-- Problem details --
Transcribe all of the following material word for word, keeping every line in its original order.

%%

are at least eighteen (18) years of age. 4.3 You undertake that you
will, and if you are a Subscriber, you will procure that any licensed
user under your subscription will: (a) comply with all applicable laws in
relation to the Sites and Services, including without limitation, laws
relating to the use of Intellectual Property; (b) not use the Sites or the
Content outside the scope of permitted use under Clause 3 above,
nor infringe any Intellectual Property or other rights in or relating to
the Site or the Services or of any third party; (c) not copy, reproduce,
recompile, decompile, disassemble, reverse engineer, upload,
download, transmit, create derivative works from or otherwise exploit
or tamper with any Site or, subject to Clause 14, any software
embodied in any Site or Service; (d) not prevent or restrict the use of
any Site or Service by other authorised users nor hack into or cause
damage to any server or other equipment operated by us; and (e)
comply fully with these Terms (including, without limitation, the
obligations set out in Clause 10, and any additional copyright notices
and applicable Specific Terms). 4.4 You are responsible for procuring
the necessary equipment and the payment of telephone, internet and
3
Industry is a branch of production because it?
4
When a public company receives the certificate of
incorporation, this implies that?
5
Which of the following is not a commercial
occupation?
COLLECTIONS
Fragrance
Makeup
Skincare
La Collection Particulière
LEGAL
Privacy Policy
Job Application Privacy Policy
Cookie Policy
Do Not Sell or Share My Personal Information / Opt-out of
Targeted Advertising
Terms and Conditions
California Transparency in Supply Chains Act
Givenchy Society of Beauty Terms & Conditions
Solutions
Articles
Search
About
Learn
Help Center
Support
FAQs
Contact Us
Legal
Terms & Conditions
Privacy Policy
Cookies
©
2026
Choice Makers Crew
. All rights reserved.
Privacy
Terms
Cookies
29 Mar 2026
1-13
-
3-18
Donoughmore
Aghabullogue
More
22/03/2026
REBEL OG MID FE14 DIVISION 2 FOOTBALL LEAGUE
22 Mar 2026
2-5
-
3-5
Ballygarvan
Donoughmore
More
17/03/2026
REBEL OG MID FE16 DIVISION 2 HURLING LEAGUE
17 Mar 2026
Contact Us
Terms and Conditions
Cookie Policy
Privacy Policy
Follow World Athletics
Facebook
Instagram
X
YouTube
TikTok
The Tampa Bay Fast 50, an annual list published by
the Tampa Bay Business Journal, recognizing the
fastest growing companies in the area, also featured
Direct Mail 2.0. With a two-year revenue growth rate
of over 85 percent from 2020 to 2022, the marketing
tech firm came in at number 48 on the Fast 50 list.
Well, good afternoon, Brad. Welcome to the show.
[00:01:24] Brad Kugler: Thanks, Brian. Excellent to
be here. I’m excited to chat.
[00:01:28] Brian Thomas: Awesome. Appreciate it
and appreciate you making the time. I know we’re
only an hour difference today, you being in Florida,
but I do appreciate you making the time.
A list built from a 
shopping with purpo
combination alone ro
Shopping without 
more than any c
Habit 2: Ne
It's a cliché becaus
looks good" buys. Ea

%%

-- Answer space --
are at least eighteen (18) years of age. 4.3 You undertake that you
will, and if you are a Subscriber, you will procure that any licensed
user under your subscription will: (a) comply with all applicable laws in
relation to the Sites and Services, including without limitation, laws
relating to the use of Intellectual Property; (b) not use the Sites or the
Content outside the scope of permitted use under Clause 3 above,
nor infringe any Intellectual Property or other rights in or relating to
the Site or the Services or of any third party; (c) not copy, reproduce,
recompile, decompile, disassemble, reverse engineer, upload,
download, transmit, create derivative works from or otherwise exploit
or tamper with any Site or, subject to Clause 14, any software
embodied in any Site or Service; (d) not prevent or restrict the use of
any Site or Service by other authorised users nor hack into or cause
damage to any server or other equipment operated by us; and (e)
comply fully with these Terms (including, without limitation, the
obligations set out in Clause 10, and any additional copyright notices
and applicable Specific Terms). 4.4 You are responsible for procuring
the necessary equipment and the payment of telephone, internet and
3
Industry is a branch of production because it?
4
When a public company receives the certificate of
incorporation, this implies that?
5
Which of the following is not a commercial
occupation?
COLLECTIONS
Fragrance
Makeup
Skincare
La Collection Particulière
LEGAL
Privacy Policy
Job Application Privacy Policy
Cookie Policy
Do Not Sell or Share My Personal Information / Opt-out of
Targeted Advertising
Terms and Conditions
California Transparency in Supply Chains Act
Givenchy Society of Beauty Terms & Conditions
Solutions
Articles
Search
About
Learn
Help Center
Support
FAQs
Contact Us
Legal
Terms & Conditions
Privacy Policy
Cookies
©
2026
Choice Makers Crew
. All rights reserved.
Privacy
Terms
Cookies
29 Mar 2026
1-13
-
3-18
Donoughmore
Aghabullogue
More
22/03/2026
REBEL OG MID FE14 DIVISION 2 FOOTBALL LEAGUE
22 Mar 2026
2-5
-
3-5
Ballygarvan
Donoughmore
More
17/03/2026
REBEL OG MID FE16 DIVISION 2 HURLING LEAGUE
17 Mar 2026
Contact Us
Terms and Conditions
Cookie Policy
Privacy Policy
Follow World Athletics
Facebook
Instagram
X
YouTube
TikTok
The Tampa Bay Fast 50, an annual list published by
the Tampa Bay Business Journal, recognizing the
fastest growing companies in the area, also featured
Direct Mail 2.0. With a two-year revenue growth rate
of over 85 percent from 2020 to 2022, the marketing
tech firm came in at number 48 on the Fast 50 list.
Well, good afternoon, Brad. Welcome to the show.
[00:01:24] Brad Kugler: Thanks, Brian. Excellent to
be here. I’m excited to chat.
[00:01:28] Brian Thomas: Awesome. Appreciate it
and appreciate you making the time. I know we’re
only an hour difference today, you being in Florida,
but I do appreciate you making the time.
A list built from a 
shopping with purpo
combination alone ro
Shopping without 
more than any c
Habit 2: Ne
It's a cliché becaus
looks good" buys. Ea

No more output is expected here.